• Work instructions: Where the listing below has a line with "thumb ip: (461, 392)", write out exactly that line and every line after it, stopping after the line with "ring mcp: (312, 298)".

• Listed entries:
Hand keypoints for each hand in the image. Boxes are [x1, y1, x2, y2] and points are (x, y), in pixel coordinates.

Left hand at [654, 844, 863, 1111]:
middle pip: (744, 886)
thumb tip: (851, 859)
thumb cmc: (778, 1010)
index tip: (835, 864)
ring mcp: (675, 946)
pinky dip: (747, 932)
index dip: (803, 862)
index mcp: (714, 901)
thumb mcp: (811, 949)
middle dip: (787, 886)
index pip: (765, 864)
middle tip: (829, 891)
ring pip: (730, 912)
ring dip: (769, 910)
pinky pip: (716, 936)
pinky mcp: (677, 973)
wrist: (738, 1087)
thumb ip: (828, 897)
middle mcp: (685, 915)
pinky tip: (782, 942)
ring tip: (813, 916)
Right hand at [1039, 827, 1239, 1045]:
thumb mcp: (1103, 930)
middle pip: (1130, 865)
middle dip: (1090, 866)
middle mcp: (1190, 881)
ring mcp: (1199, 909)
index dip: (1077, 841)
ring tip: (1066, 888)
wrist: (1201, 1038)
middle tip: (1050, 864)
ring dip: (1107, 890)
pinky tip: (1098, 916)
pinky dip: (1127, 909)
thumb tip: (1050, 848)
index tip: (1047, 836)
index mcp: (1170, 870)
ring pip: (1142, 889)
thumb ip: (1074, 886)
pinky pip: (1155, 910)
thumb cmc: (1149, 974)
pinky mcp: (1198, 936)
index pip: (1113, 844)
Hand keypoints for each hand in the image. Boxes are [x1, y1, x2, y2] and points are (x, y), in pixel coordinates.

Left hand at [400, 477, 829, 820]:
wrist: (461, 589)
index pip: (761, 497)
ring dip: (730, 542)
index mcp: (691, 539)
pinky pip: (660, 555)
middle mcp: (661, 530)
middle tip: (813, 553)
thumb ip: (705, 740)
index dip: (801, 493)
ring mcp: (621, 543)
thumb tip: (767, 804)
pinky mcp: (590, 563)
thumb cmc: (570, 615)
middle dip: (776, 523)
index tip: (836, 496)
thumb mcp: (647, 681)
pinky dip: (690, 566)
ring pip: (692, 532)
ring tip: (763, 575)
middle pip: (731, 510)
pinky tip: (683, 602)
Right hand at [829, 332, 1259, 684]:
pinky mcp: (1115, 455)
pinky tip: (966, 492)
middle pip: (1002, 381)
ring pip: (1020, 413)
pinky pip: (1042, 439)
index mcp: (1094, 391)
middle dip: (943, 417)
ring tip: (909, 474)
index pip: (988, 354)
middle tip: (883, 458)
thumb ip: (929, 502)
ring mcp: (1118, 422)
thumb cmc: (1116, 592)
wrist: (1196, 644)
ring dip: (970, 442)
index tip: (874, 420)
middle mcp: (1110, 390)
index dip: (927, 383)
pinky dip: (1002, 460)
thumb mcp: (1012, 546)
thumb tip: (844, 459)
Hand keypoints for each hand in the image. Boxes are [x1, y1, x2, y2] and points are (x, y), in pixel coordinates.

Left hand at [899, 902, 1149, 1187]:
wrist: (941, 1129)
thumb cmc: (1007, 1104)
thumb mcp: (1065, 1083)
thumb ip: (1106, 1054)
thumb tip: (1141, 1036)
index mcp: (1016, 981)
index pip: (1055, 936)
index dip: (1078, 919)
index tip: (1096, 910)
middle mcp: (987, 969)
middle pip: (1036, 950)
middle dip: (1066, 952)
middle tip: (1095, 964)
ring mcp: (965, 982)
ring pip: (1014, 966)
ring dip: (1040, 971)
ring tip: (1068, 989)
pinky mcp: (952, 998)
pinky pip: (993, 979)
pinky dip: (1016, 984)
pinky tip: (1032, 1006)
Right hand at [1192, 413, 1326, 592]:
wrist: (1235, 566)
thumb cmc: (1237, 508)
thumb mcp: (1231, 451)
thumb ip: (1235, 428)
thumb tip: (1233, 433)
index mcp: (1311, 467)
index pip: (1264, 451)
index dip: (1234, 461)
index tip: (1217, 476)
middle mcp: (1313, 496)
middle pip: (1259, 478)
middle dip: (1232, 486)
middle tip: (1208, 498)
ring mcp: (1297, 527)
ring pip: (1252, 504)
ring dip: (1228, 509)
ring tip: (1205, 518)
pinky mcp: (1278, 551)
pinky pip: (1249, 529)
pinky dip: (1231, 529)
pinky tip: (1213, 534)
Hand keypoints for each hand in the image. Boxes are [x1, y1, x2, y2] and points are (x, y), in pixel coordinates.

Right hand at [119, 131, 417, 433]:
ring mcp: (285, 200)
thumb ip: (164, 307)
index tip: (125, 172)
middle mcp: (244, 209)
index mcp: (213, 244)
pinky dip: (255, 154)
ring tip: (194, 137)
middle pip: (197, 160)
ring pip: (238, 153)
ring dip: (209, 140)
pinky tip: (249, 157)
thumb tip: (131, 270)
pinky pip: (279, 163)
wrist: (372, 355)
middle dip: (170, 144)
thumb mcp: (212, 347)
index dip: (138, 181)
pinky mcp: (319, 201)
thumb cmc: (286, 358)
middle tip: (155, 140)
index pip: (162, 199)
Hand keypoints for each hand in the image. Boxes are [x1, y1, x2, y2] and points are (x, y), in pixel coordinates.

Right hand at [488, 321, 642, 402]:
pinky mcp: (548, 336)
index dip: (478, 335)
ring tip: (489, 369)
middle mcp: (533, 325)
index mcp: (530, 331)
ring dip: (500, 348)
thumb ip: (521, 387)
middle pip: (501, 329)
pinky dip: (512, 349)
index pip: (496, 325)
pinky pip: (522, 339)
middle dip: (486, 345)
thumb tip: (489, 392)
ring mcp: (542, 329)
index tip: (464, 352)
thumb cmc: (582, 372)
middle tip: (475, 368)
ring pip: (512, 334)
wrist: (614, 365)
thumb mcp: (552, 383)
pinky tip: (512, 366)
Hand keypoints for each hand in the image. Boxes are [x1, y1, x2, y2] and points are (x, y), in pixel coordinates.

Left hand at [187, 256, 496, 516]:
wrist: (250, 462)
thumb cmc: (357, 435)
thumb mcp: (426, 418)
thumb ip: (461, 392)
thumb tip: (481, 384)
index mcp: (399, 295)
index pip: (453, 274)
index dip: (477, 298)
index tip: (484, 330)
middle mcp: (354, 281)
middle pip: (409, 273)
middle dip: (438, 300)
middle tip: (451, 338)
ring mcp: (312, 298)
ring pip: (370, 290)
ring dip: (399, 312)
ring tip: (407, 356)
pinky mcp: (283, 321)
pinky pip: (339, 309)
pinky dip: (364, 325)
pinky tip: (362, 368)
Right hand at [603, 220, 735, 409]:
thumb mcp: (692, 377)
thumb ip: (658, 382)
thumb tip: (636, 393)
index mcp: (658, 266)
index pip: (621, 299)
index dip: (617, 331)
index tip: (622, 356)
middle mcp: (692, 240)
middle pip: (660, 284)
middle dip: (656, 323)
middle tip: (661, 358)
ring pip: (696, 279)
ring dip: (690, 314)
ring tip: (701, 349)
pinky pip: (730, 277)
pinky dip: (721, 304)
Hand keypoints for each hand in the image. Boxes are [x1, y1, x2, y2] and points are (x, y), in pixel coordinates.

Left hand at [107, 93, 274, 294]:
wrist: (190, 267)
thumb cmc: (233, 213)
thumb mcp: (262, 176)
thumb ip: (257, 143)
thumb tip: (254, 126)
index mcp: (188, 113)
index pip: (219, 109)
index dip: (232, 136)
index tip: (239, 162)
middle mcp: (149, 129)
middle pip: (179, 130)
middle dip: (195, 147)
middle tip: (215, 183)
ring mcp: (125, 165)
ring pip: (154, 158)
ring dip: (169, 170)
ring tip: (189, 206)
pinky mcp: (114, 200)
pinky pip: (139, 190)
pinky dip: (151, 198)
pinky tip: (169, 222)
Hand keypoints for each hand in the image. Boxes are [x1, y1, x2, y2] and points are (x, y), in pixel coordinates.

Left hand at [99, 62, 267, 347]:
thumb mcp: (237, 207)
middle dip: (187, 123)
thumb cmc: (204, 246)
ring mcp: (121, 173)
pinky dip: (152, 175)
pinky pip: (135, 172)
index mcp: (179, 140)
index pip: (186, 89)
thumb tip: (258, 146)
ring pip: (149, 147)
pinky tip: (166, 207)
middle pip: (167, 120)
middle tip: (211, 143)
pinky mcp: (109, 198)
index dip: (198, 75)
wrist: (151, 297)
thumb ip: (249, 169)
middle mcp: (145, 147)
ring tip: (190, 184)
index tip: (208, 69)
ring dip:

• Output for this task:
thumb ip: (461, 392)
thumb tip: (481, 384)
index mcp: (399, 295)
index pip: (453, 274)
index dip: (477, 298)
index tip: (484, 330)
middle mcp: (354, 281)
middle pip: (409, 273)
middle dip: (438, 300)
middle tip: (451, 338)
ring mcp: (312, 298)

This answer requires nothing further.